22. Second time

1.4K 194 47
                                    

Excuse me, bulgoseu content!

☆Excuse me, bulgoseu content!

Ups! Gambar ini tidak mengikuti Pedoman Konten kami. Untuk melanjutkan publikasi, hapuslah gambar ini atau unggah gambar lain.

Sudah dua hari berlalu. Tetapi, aku belum juga mengerti kenapa Papa membuatku dan Jeon terpisah sementara. Ibu bilang, mereka tidak serta-merta melakukan itu tanpa alasan. Namun, hingga kini pun Jeon tidak memberiku kabar.

Apa si tengik benar-benar mengikuti Papa untuk tidak bertemu dan komunikasi dulu?

Kendati melihat wajah Jeon masih selalu kesal, tetapi kalau jauh seperti ini justu mencipta rindu. Tiga hari pergi ke toko bunga tanpanya, terasa berbeda. Pun Yera memberiku beberapa pertanyaan perihal kedatangan Soora. Aku sedikit lega karena Soora tidak menceritakan apa-apa pada Yera.

Kedatangan Soora kala itu untuk berbicara, membuatku mau tidak mau mengerti. Setidaknya dia memiliki itikad baik untuk menemuiku dan menjelaskan. Aku kira, Soora akan terus berdiam diri.

Seharusnya masalah ini sudah selesai. Tetapi, keputusan Papa untuk memisahkan kami sejenak nampaknya tidak bisa di ganggu gugat.

Aku bergeming, menatap lurus ke arah jendela toko. Setiap harinya aku mengharapkan Jeon menemuiku ke toko bunga. Pun sesekali aku mengecek ponselku, melihat apakah Jeon mengirimkan beberapa pesan untukku, tetapi ternyata nihil.

Menghela napas pelan, aku hendak beranjak untuk ke ruangan belakang. Namun, presensi mobil sport berwarna silver di perkarangan toko bunga membuat niatku terhenti. Netraku menyipit, sepersekon menerka siapa sang pemegang kemudi. Hingga pemilik mobil itu keluar sekaligus membenarkan terkaanku.

Kak Jimmy, cowok sipit itu menyempatkan untuk menyibakkan surai hitamnya ke belakang. Lantas sebelah tangannya menyahuti gagang pintu toko, “Halo!” sapanya saat mendapatiku berdiri sambil menghadap pintu. Kak Jimmy tersenyum menampilkan eyes smilenya.

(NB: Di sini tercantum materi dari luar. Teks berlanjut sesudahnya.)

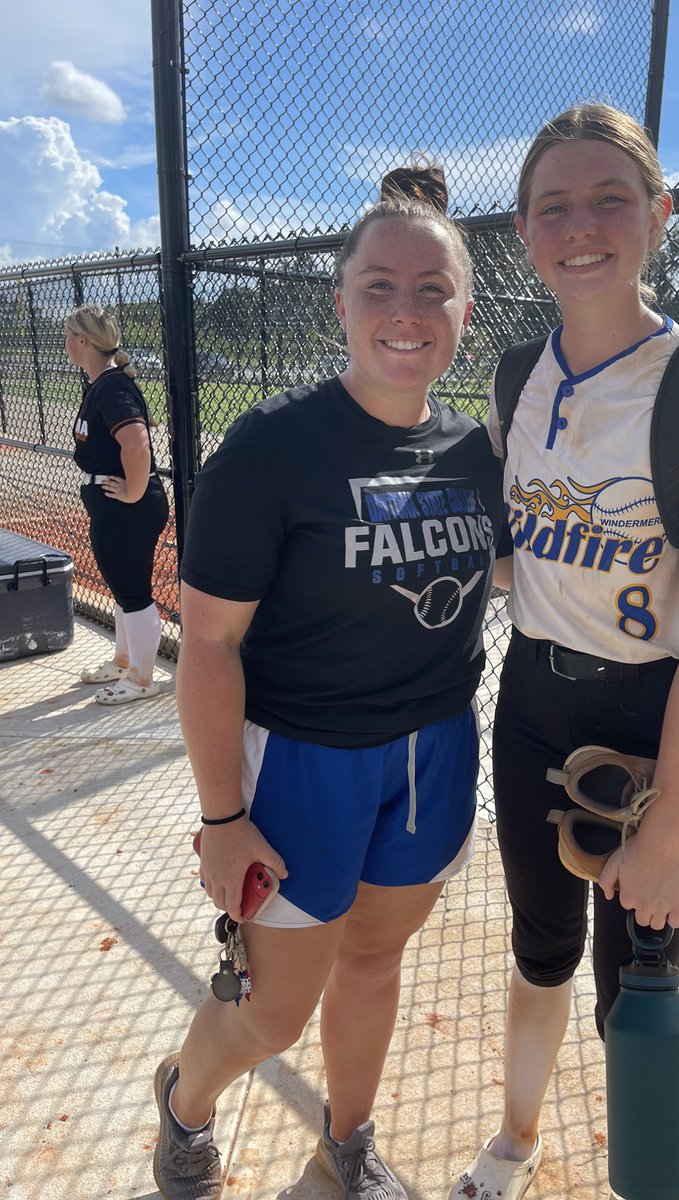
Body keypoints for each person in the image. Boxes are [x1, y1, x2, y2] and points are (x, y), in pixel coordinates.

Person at [153, 165, 504, 1200]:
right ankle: (183, 1102)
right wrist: (223, 817)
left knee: (377, 961)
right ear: (341, 300)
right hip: (303, 763)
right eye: (380, 286)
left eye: (432, 288)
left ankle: (347, 1142)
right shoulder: (275, 445)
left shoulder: (479, 452)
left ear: (465, 311)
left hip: (434, 751)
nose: (407, 310)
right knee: (271, 1011)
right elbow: (208, 645)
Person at [449, 103, 679, 1200]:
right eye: (553, 206)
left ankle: (643, 1170)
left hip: (656, 714)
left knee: (634, 972)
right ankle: (516, 1136)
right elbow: (522, 555)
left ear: (659, 216)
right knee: (540, 950)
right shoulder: (512, 381)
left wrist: (671, 822)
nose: (579, 225)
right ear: (525, 231)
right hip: (536, 696)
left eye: (609, 200)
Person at [65, 305, 169, 704]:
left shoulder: (112, 387)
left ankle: (142, 679)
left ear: (83, 340)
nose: (66, 344)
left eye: (68, 336)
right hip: (114, 506)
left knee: (133, 591)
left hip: (128, 508)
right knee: (123, 589)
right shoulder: (102, 384)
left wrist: (134, 493)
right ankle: (125, 660)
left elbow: (137, 443)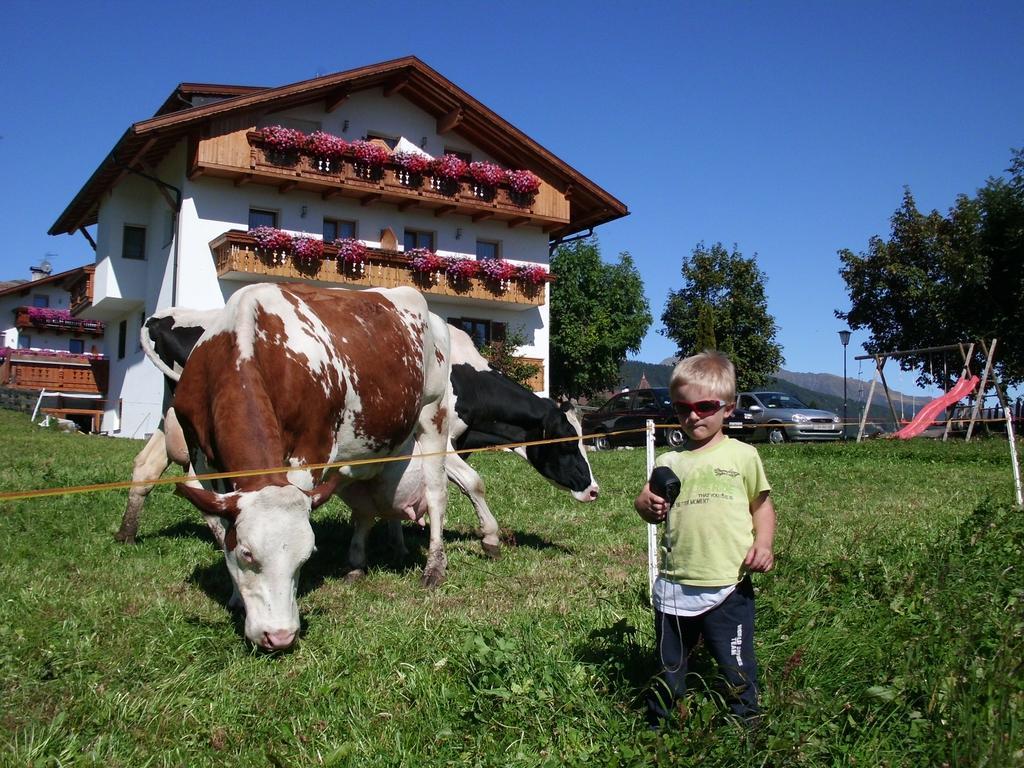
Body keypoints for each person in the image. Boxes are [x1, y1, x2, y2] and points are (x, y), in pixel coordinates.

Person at [634, 350, 776, 728]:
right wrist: (645, 503)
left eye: (705, 406)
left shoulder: (743, 456)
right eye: (682, 408)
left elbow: (762, 506)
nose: (693, 415)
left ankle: (745, 722)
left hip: (728, 585)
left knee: (737, 665)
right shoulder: (669, 461)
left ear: (728, 408)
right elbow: (647, 503)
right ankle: (658, 725)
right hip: (676, 585)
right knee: (670, 667)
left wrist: (763, 544)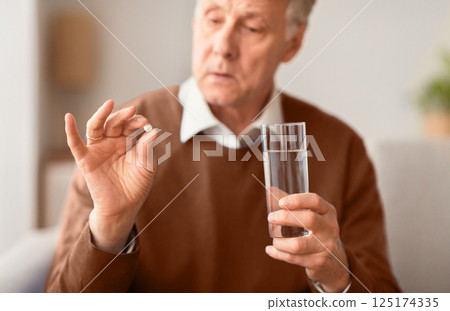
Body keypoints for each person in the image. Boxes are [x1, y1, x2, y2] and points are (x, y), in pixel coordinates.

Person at [45, 0, 401, 293]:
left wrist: (338, 276)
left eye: (252, 27)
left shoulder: (341, 147)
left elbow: (387, 297)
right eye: (214, 18)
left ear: (292, 43)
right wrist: (110, 226)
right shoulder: (120, 139)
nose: (223, 46)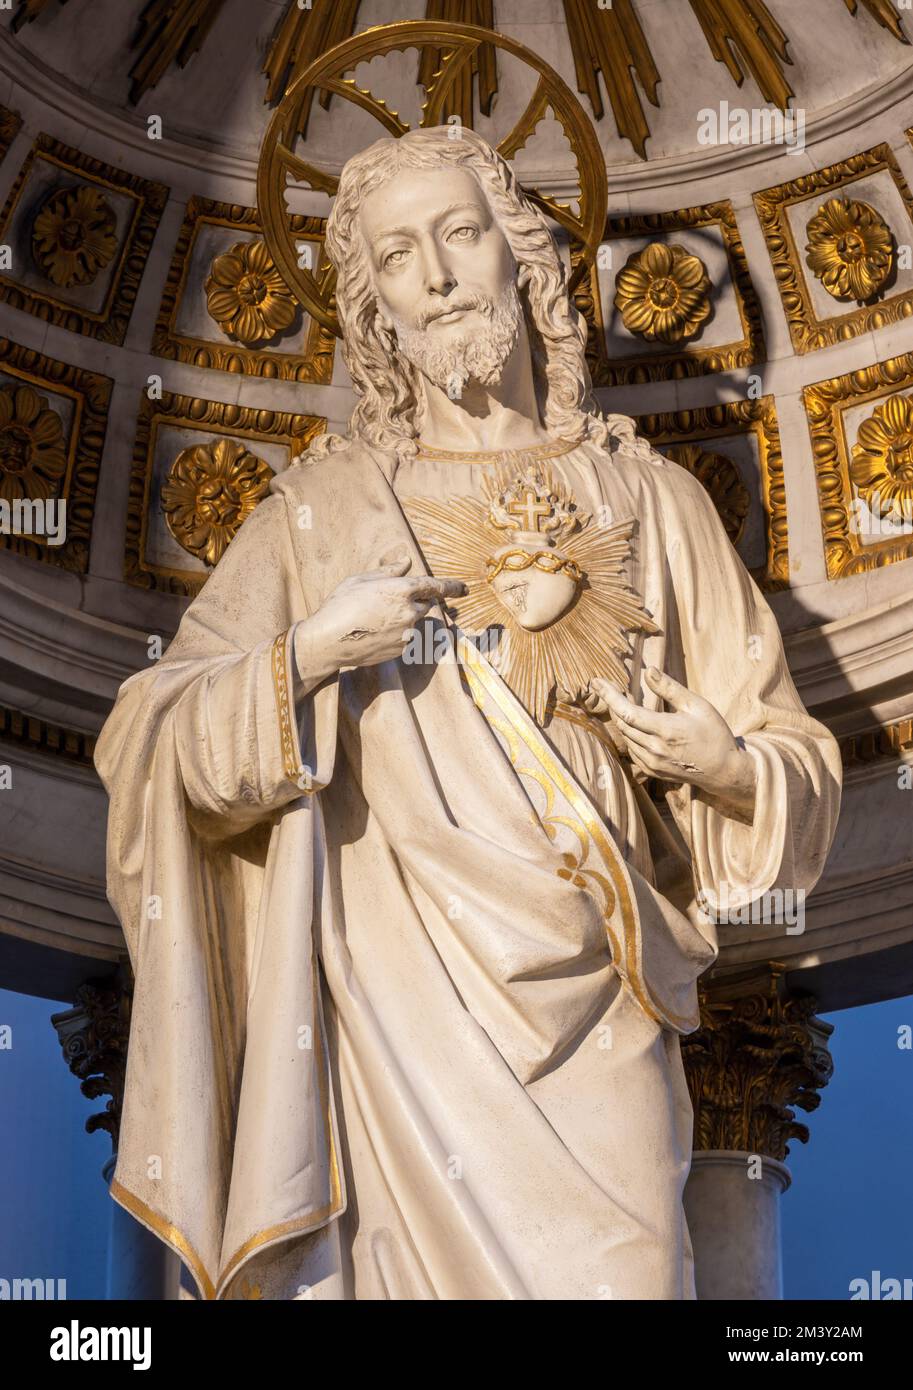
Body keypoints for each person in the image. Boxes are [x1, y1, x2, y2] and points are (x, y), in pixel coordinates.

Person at [94, 127, 842, 1300]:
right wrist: (303, 657)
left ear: (521, 256)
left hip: (597, 989)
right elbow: (147, 733)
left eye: (458, 234)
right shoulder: (320, 512)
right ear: (376, 307)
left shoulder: (652, 498)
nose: (435, 276)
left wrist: (729, 766)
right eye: (397, 256)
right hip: (394, 1004)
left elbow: (791, 751)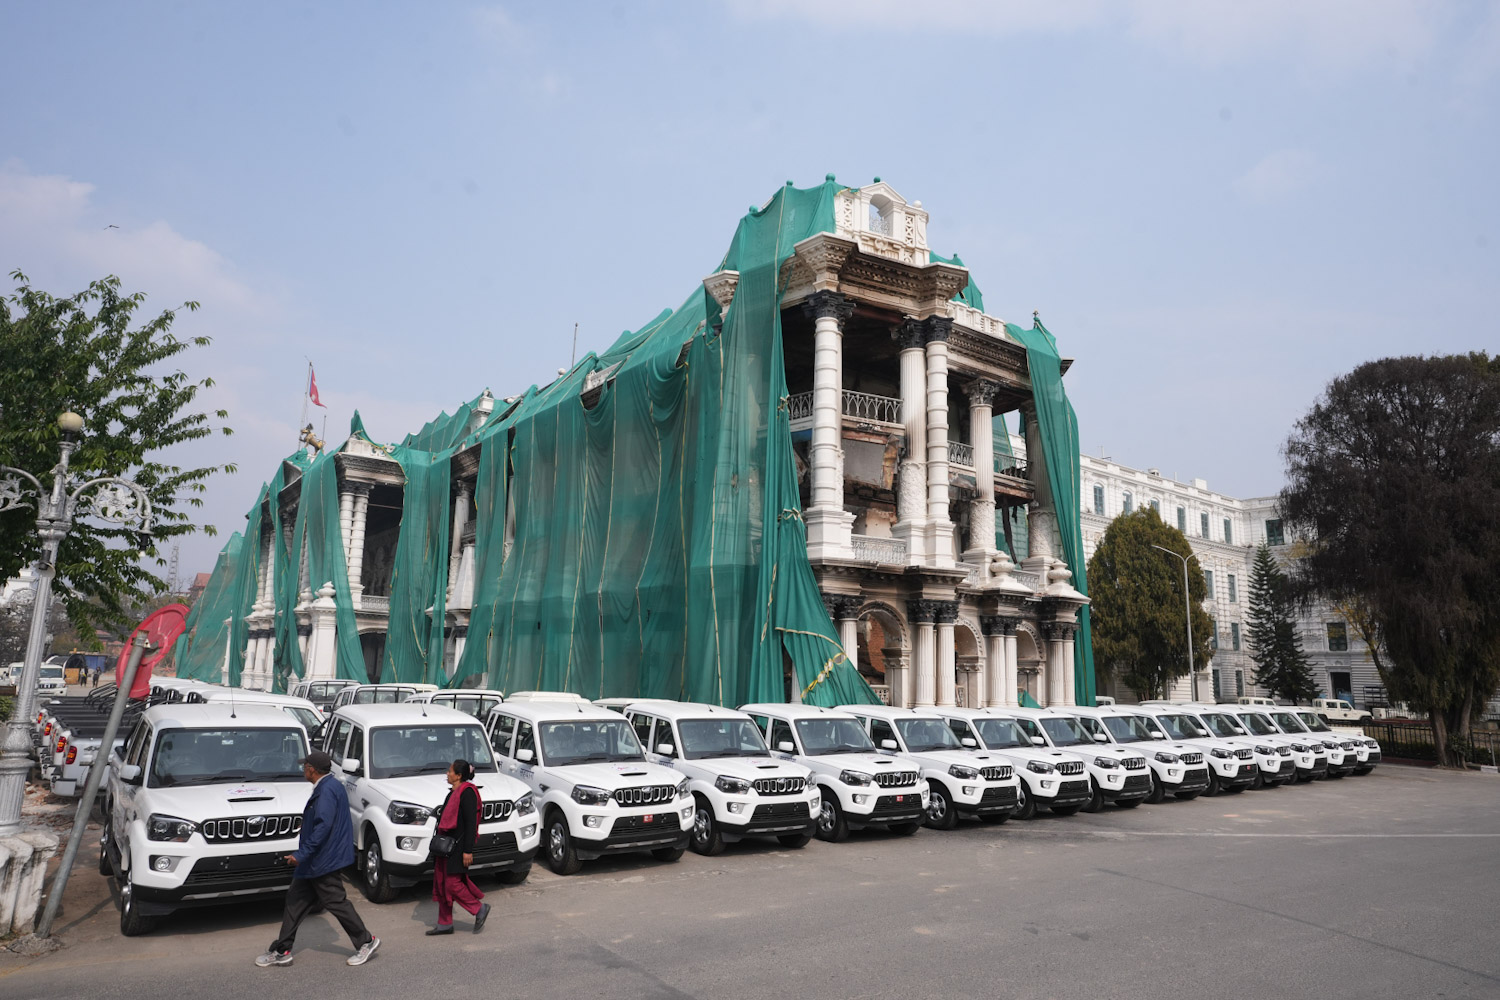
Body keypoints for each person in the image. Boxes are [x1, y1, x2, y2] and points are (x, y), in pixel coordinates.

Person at [255, 750, 380, 968]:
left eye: (305, 766)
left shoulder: (326, 791)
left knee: (336, 902)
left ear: (312, 770)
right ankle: (283, 950)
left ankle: (366, 941)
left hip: (322, 861)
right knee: (294, 902)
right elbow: (325, 820)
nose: (303, 769)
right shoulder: (331, 785)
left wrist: (300, 855)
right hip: (317, 860)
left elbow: (324, 826)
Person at [426, 758, 491, 936]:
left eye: (450, 771)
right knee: (442, 882)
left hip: (458, 846)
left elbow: (471, 824)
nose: (447, 774)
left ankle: (479, 909)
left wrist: (468, 850)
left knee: (452, 884)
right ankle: (444, 923)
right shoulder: (452, 792)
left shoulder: (468, 793)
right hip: (446, 846)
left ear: (459, 775)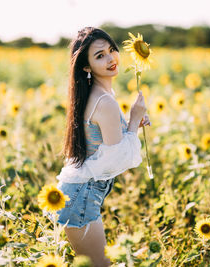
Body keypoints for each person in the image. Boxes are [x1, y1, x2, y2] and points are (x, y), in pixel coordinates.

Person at [55, 27, 151, 267]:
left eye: (111, 50)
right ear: (86, 67)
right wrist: (133, 119)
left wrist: (132, 125)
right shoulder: (104, 101)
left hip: (79, 195)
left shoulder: (96, 94)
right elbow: (117, 159)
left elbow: (102, 148)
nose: (111, 59)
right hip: (81, 198)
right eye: (99, 55)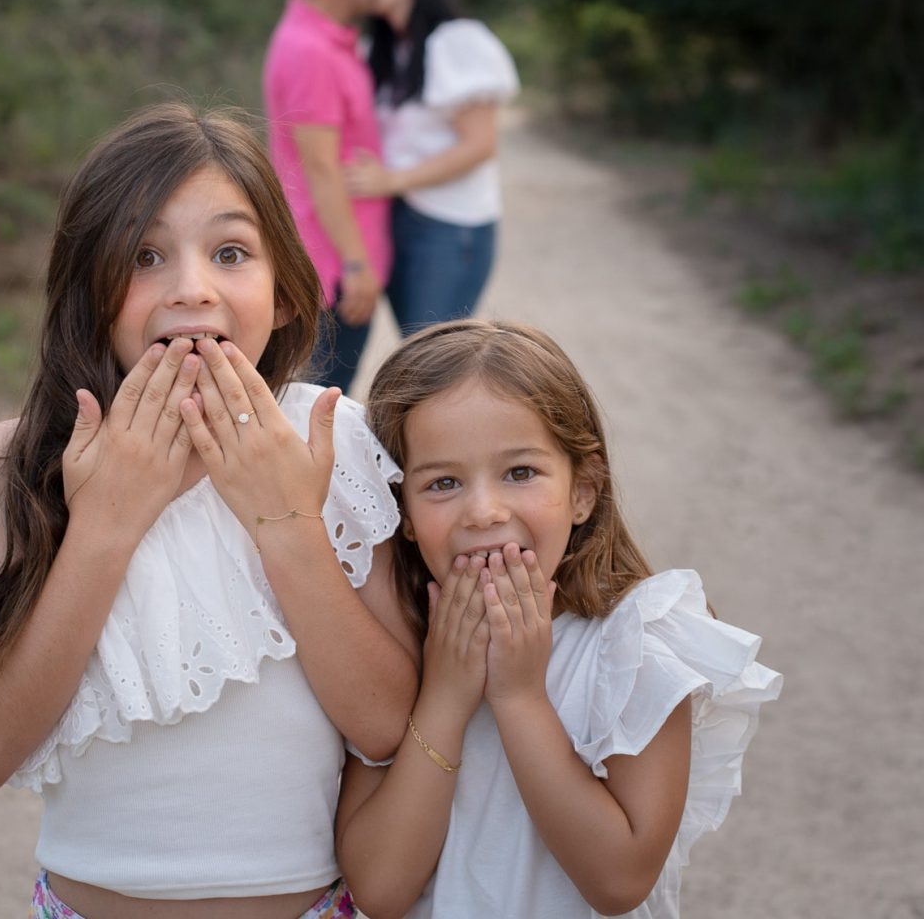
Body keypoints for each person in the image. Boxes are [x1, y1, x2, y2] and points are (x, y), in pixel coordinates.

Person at [0, 103, 418, 918]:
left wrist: (285, 522)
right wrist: (106, 525)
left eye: (231, 252)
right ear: (89, 291)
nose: (191, 288)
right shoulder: (9, 462)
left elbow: (386, 729)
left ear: (287, 293)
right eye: (145, 255)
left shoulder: (338, 443)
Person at [335, 319, 783, 918]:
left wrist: (520, 696)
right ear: (405, 515)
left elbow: (620, 880)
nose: (484, 512)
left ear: (584, 491)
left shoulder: (639, 639)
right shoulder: (398, 647)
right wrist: (443, 696)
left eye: (520, 472)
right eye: (442, 482)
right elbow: (379, 889)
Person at [344, 0, 519, 334]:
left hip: (449, 226)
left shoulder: (458, 41)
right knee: (412, 350)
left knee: (430, 356)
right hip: (397, 217)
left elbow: (480, 146)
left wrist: (392, 180)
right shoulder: (381, 51)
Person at [263, 0, 389, 393]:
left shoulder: (327, 42)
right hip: (330, 270)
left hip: (340, 261)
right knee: (318, 405)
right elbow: (320, 167)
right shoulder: (310, 50)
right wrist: (355, 265)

“Wow! Apa kedatanganku di tunggu?” imbuhnya lagi. Tungkainya melangkah pelan mendekat keberadaanku.

Aku terkekeh tipis, “Ada apa, hmm? Tumben kak,” gurauku. Aku mempersilahkannya untuk duduk di kursi hadapanku, “Aku ambilkan minum, ya.”

“Tidak usah, Na, aku cuma mampir sebentar,” ucap Kak Jimmy menahan. Membuat langkahku terhenti seketika, aku hanya mengangguk pelan. Kemudian memilih untuk duduk di tempat semula.

Ku lihat kedua manik Kak Jimmy memandangi isi toko, sampai akhirnya berhenti tepat di hadapanku, “Dimana temanmu?”

“Yera ada di belakang, mau aku panggilkan?” tanyaku.

Kak Jimmy menggeleng, “Tidak, Aku cuma bertanya saja.”

“Jadi ada apa kau ke sini, Kak?” tanyaku to the point. Ini untuk pertama kalinya Kak Jimmy mengunjungiku ke toko hanya sendiri. Terakhir kali itu sekitar satu minggu yang lalu saat dia mendatangiku bersama Vee.

“Tidak ada sih. Tadi aku ke rumahmu ingin ketemu Vee, tapi dia malah menyuruhku pulang. Astaga, anak itu!” ucap Kak Jimmy sambil menggeleng samar, alisnya sempat bertautan tatkala ia menceritakan bagaimana Vee memintanya untuk pulang.